炎暑とバニラ
寺町さんが持っていた荷物は、ボストンバッグひとつだけだった。
「全部焼けてしまったので」
言われずとも分かっていた。あの朱い炎はありったけの酸素を消費して、舐めるように全てを焼いてしまっていた。
寺町さんからもらった菓子折りは、実のところ菓子折りではなくてタオルだった。フェイスタオルとバスタオルのセット。
「これ今から来客用ってことにするんで、寺町さん使ってください」
ベッドの横のローテーブルの前に座っていた彼女が「え」と慌てたように俺を見る。
「あの、でも」
「水通ししなきゃっすよね。コインランドリーにでもいくか」
洗濯機はあるけれど、安物のこれに乾燥機能はついていない。寺町さんはしばらく迷った後、こくんと頷いた。
その寺町さんの視線がベッドに向いた後、申し訳なさそうに俺を見上げる。
「あの、本当に大丈夫なんですか?」
「なにが」
「……彼女さん、とか?」
寺町さんの言葉に、彼女の視線が何を意図していたかようやく気がつく。
ベッドがでかいからだ。狭いワンルームに似つかわしくないクイーンサイズ。たしかにひとりで寝るサイズじゃないんだろう、本来は。

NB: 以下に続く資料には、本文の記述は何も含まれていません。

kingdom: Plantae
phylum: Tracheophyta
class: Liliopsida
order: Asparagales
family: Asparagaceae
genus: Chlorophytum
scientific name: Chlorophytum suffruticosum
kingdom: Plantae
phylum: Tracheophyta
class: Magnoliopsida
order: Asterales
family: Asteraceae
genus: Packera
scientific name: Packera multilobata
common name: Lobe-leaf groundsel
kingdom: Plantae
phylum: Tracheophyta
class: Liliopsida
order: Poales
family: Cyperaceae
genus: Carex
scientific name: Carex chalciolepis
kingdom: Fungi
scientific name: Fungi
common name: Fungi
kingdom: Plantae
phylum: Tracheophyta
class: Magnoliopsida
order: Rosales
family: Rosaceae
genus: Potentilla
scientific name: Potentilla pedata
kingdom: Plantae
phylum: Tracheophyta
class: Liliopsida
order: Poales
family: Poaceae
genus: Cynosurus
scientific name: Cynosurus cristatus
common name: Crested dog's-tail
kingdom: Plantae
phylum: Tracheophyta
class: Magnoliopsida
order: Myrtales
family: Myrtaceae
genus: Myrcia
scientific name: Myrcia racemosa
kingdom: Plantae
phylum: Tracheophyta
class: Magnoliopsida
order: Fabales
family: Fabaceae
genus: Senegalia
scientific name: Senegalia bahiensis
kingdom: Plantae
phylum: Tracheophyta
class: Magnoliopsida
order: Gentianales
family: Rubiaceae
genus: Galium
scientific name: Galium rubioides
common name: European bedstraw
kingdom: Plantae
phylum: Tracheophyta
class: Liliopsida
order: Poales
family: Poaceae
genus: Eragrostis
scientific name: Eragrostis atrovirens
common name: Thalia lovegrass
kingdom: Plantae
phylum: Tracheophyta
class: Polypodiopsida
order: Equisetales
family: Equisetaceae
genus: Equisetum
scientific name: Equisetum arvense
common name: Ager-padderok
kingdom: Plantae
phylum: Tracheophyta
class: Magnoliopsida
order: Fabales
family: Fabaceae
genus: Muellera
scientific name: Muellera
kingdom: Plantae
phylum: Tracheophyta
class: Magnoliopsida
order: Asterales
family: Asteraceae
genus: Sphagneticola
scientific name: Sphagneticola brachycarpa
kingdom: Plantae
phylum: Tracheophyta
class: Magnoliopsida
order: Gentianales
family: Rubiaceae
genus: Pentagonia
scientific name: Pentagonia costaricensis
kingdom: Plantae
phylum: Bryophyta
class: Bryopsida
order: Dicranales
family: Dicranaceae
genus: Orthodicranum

お陰で部屋は圧迫されて、あとあるものといえばローテーブルにテレビと本棚代わりのカラーボックス、床に転がっている筋トレグッズくらいなもので。
俺は苦笑して答える。
「もう何年もいねーから心配しなくていーっすよ。ソレがでけえのは俺が無駄にでかいから」
190センチをゆうに超える体格で、せめて非番くらいゆったり眠ろうと寝具を追求したらこうなっただけだ。
寺町さんはパチパチと目を瞬いたあと、頬を真っ赤にして「ごめんなさい」と目線をローテーブルに落とす。
そこには俺が淹れた麦茶があって、グラスの氷がからん、と溶けて音を立てた。エアコンがこおこおと冷気を吐き出す──
「……あの、じゃあ、やっぱり私が床で」
「は? 退院したばっかなのに」
「でも」
「いいから」
俺はなんでも突っ込んであるごちゃごちゃした納戸から、友人に誘われたキャンプで使ったシェルフを取り出す。外国アウトドアメーカーの、でかいやつ。